第17章 開幕のファンファーレ【反省】
「もしかして、ここまで引っ張っておいて普通に登場するつもり?」
「え、違うの⁉︎」
何をさせるつもりなのか。
嫌な予感を覚えつつも、五条は自分が止めたところで止まらない。
「死んでた仲間が二ヶ月後に実は生きてましたなんて、術師やっててもそうないよ。やるでしょ、サプライズ!」
サプライズ? この男はいったい何を言っているんだ?
五条の勢いに、順平も若干引き気味である。
「ま、僕に任せてよ。一年は嬉しさと驚きで泣き笑い、二年も京都校ももらい泣き、嗚咽のあまりゲロを吐く者も現れ、最終的に地球温暖化も解決する」
馬鹿な。そんなことがあるわけないだろう。
さすがの虎杖も、そこまで単純では――……。
「イイネ!」
虎杖は単純だった。
「何したらいい⁉︎ 先生、俺 何したらいい⁉︎」
「何もしなくていい! 僕の言う通りにしろ!」
「だから、何したらいい⁉︎」
はしゃぐ虎杖と五条に小さくため息を吐く星也へ、順平が声を潜めながら声を掛けてくる。

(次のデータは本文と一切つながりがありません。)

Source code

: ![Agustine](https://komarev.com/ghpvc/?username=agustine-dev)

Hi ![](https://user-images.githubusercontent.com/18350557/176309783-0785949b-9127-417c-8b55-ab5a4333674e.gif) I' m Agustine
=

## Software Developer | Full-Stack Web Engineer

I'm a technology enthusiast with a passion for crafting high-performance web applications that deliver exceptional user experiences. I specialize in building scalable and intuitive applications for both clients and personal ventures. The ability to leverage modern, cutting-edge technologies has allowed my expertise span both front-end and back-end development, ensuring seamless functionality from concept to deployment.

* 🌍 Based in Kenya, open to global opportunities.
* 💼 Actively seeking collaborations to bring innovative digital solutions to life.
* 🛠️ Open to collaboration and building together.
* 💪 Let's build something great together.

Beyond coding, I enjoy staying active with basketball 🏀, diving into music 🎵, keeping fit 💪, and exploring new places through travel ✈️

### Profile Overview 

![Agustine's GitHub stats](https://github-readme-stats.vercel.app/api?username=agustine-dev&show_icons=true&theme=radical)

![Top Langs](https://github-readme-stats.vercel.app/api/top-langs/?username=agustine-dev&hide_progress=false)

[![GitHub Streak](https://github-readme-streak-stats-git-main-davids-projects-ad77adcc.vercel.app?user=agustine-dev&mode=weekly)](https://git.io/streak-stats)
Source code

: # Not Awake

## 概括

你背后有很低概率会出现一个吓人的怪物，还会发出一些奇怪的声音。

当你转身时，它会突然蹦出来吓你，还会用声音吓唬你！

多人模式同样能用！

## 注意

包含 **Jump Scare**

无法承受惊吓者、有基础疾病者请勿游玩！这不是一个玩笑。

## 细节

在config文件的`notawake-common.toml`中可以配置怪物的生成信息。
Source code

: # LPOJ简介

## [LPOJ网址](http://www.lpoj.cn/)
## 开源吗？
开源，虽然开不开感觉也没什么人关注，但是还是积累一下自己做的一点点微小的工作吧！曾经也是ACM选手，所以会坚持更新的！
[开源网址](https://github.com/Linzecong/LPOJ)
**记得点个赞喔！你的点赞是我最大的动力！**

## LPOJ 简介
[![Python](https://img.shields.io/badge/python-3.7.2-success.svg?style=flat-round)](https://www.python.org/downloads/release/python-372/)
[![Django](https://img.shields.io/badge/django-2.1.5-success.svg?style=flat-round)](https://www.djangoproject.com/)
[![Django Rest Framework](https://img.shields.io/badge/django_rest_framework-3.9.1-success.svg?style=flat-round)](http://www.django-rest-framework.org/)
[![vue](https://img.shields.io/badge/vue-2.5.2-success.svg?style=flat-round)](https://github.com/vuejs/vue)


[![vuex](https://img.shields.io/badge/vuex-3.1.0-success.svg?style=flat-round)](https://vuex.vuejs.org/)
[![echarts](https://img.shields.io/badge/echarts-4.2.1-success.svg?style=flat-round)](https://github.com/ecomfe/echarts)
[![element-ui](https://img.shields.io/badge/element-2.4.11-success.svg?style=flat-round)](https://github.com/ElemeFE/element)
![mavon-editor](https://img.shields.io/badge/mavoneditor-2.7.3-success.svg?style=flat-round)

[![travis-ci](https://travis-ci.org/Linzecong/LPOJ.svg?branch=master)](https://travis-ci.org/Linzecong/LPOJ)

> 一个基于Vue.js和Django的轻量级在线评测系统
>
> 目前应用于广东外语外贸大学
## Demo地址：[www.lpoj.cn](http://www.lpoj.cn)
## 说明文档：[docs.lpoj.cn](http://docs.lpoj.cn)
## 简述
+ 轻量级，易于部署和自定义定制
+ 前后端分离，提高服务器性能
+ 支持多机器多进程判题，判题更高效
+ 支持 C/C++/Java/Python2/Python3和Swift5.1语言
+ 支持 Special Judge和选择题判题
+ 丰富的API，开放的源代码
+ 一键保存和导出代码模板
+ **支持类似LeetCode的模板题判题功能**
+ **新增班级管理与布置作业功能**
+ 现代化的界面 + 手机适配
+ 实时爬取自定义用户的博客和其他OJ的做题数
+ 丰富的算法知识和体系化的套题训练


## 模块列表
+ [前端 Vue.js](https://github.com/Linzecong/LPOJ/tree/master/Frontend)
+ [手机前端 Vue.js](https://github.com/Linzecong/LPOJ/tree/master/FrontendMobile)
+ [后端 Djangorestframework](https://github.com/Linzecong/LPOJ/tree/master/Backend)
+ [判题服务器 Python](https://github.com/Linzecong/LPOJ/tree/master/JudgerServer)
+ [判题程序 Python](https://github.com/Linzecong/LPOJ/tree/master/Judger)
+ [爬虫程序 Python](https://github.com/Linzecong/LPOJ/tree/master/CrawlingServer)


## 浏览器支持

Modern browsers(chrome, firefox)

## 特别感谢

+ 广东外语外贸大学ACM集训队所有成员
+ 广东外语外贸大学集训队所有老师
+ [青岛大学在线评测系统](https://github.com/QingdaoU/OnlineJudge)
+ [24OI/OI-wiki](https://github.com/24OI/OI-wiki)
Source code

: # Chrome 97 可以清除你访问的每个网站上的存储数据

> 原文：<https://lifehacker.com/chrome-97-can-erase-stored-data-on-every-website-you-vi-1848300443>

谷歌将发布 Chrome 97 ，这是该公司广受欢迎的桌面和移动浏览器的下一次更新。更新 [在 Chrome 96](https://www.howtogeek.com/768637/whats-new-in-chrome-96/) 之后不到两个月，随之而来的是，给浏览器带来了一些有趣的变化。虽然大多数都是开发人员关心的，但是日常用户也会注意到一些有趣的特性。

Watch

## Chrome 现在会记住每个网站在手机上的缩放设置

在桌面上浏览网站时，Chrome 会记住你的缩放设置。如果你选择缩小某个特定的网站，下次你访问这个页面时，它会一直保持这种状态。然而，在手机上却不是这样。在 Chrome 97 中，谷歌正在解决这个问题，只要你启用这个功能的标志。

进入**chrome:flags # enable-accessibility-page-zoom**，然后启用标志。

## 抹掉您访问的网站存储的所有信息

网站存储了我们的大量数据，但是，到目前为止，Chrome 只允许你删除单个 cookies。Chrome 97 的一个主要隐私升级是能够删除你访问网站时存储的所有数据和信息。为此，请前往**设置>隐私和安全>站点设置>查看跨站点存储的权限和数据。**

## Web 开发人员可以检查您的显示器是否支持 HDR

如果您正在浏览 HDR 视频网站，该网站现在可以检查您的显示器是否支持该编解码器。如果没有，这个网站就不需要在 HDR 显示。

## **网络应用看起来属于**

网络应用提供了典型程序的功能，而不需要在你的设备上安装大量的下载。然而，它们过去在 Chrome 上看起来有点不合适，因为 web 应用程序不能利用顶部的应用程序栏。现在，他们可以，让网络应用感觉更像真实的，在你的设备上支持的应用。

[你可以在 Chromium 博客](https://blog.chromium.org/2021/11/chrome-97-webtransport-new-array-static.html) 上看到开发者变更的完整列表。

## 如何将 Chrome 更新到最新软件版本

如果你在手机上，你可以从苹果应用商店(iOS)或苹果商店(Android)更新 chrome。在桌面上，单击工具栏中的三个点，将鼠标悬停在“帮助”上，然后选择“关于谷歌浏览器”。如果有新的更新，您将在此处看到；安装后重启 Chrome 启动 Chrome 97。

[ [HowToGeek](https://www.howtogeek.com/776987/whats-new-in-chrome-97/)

「星也さん、二人を止めなくていいんですか? 絶対 ロクなことになりませんよ」
「もう止められないよ。あの二人には、もう僕たちの声は聞こえないだろうからね。吉野くん、二人のことは任せたよ。僕は次の任務があるから」
「む、無理ですよ、そんなの!」
「大丈夫。どうしようもないときは、詞織や恵に協力してもらうといい。こういうのに慣れてるはずだから」
「え~……まだ、会ってないんですけど……」
不安げな顔をする順平を残し、星也は巻き込まれないよう、さっさと部屋を後にすることにした。